Comment 2 Lalatendu Mohanty 2020-05-06 10:38:45 UTC
We're asking the following questions to evaluate whether or not this bug warrants blocking an upgrade edge from either the previous X.Y or X.Y.Z. The ultimate goal is to avoid delivering an update which introduces new risk or reduces cluster functionality in any way. Sample answers are provided to give more context and the UpgradeBlocker flag has been added to this bug. It will be removed if the assessment indicates that this should not block upgrade edges. The expectation is that the assignee answers these questions.

Who is impacted?
  Customers upgrading from 4.y.Z to 4.y+1.z running on GCP with thousands of namespaces, approximately 5% of the subscribed fleet
  All customers upgrading from 4.y.z to 4.y+1.z fail approximately 10% of the time
What is the impact?
  Up to 2 minute disruption in edge routing
  Up to 90seconds of API downtime
  etcd loses quorum and you have to restore from backup
How involved is remediation?
  Issue resolves itself after five minutes
  Admin uses oc to fix things
  Admin must SSH to hosts, restore from backups, or other non standard admin activities
Is this a regression?
  No, it’s always been like this we just never noticed
  Yes, from 4.y.z to 4.y+1.z Or 4.y.z to 4.y.z+1

Comment 4 Lalatendu Mohanty 2020-05-06 11:11:01 UTC
Removing the upgrade blocker as the issue might be with the etcd error we are seeing along with the sample operator degraded status. 

{
        "type": "Degraded",
        "status": "True",
        "lastTransitionTime": "2020-05-06T02:38:46Z",
        "reason": "APIServerDeployment_UnavailablePod::EncryptionKeyController_Error::OpenshiftAPIServerStaticResources_SyncError::Workload_SyncError",
        "message": "EncryptionKeyControllerDegraded: etcdserver: leader changed\nWorkloadDegraded: \"image-import-ca\": etcdserver: leader changed\nWorkloadDegraded: \"deployments\": invalid dependency reference: \"etcdserver: leader changed\"\nWorkloadDegraded: \nOpenshiftAPIServerStaticResourcesDegraded: \"v3.11.0/openshift-apiserver/ns.yaml\" (string): etcdserver: leader changed\nOpenshiftAPIServerStaticResourcesDegraded: \"v3.11.0/openshift-apiserver/svc.yaml\" (string): etcdserver: leader changed\nOpenshiftAPIServerStaticResourcesDegraded: \nAPIServerDeploymentDegraded: 1 of 3 requested instances are unavailable"
      }, 

The investigation is still going on and a bug will be filed soon. 

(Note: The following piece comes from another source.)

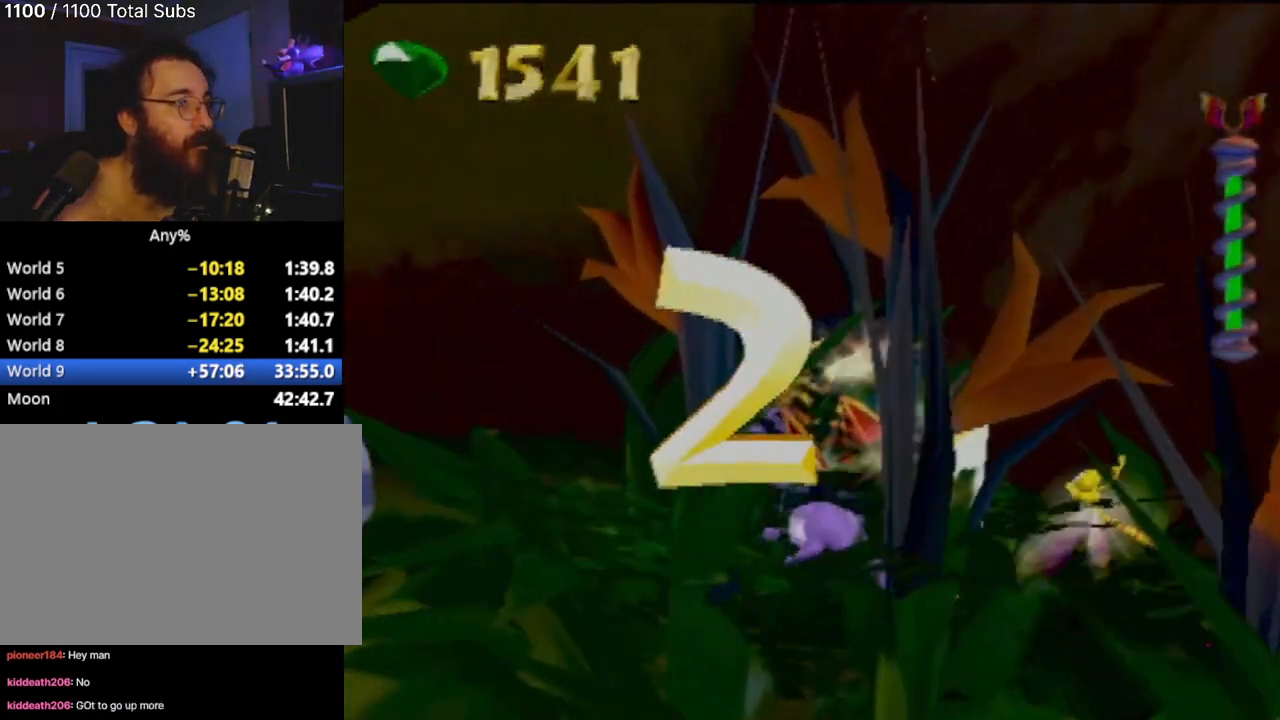
{"buttons": ["R2"], "left_stick": "down-left", "events": [[133, "left_stick", "left"], [283, "SQUARE", "up"], [333, "R2", "down"], [350, "CROSS", "down"], [383, "left_stick", "down-left"], [417, "CROSS", "up"]]}
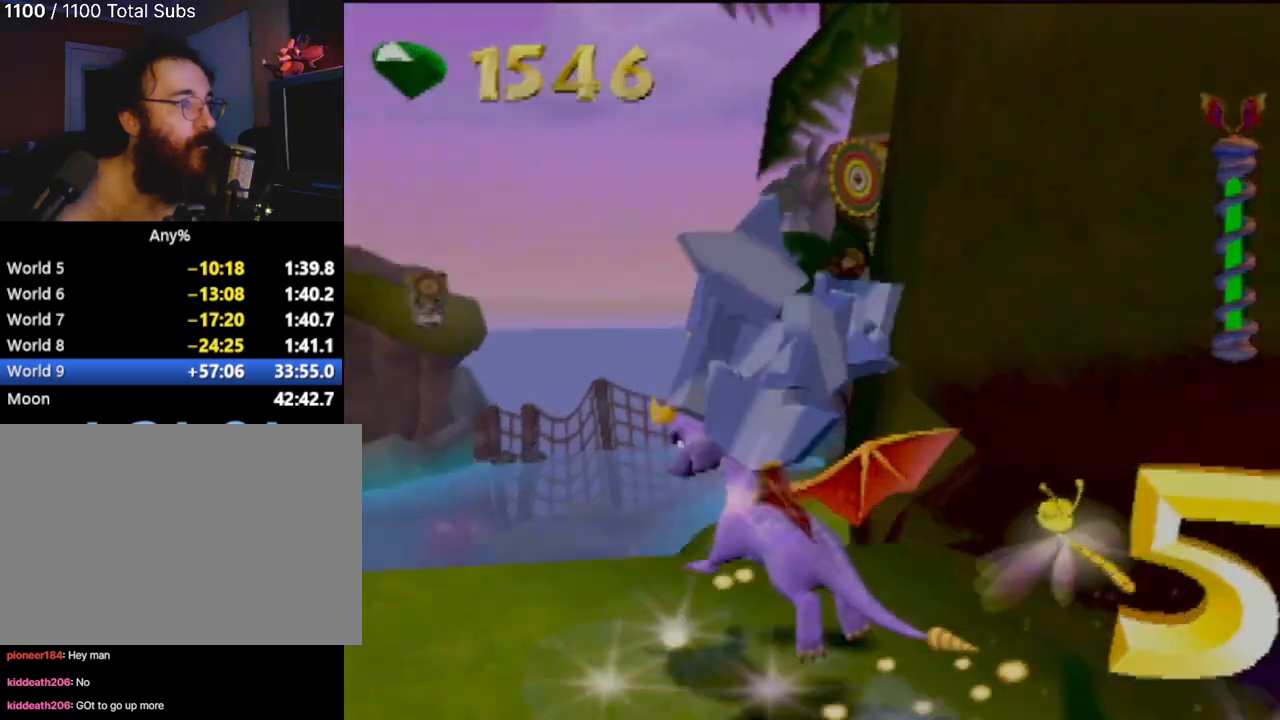
{"buttons": [], "left_stick": "up-left", "events": [[301, "R2", "up"], [417, "left_stick", "up-left"]]}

Also another bug created to make insights operator grab events from openshift-etcd-operator in case openshift api server is degrade dhttps://bugzilla.redhat.com/show_bug.cgi?id=1832220

Comment 5 Vadim Rutkovsky 2020-05-06 11:55:24 UTC
operator logs:

2020-05-06T11:23:09.278800618Z time="2020-05-06T11:23:09Z" level=info msg="updated template rhdm75-optaweb-employee-rostering"
2020-05-06T11:23:09.303330589Z time="2020-05-06T11:23:09Z" level=info msg="updated template amq63-ssl"
2020-05-06T11:23:09.303421715Z time="2020-05-06T11:23:09Z" level=info msg="CRDERROR event temp udpate err"
2020-05-06T11:23:09.306865727Z time="2020-05-06T11:23:09Z" level=info msg="open : no such file or directory error reading file []"
2020-05-06T11:23:09.306865727Z time="2020-05-06T11:23:09Z" level=info msg="CRDUPDATE event temp udpate err"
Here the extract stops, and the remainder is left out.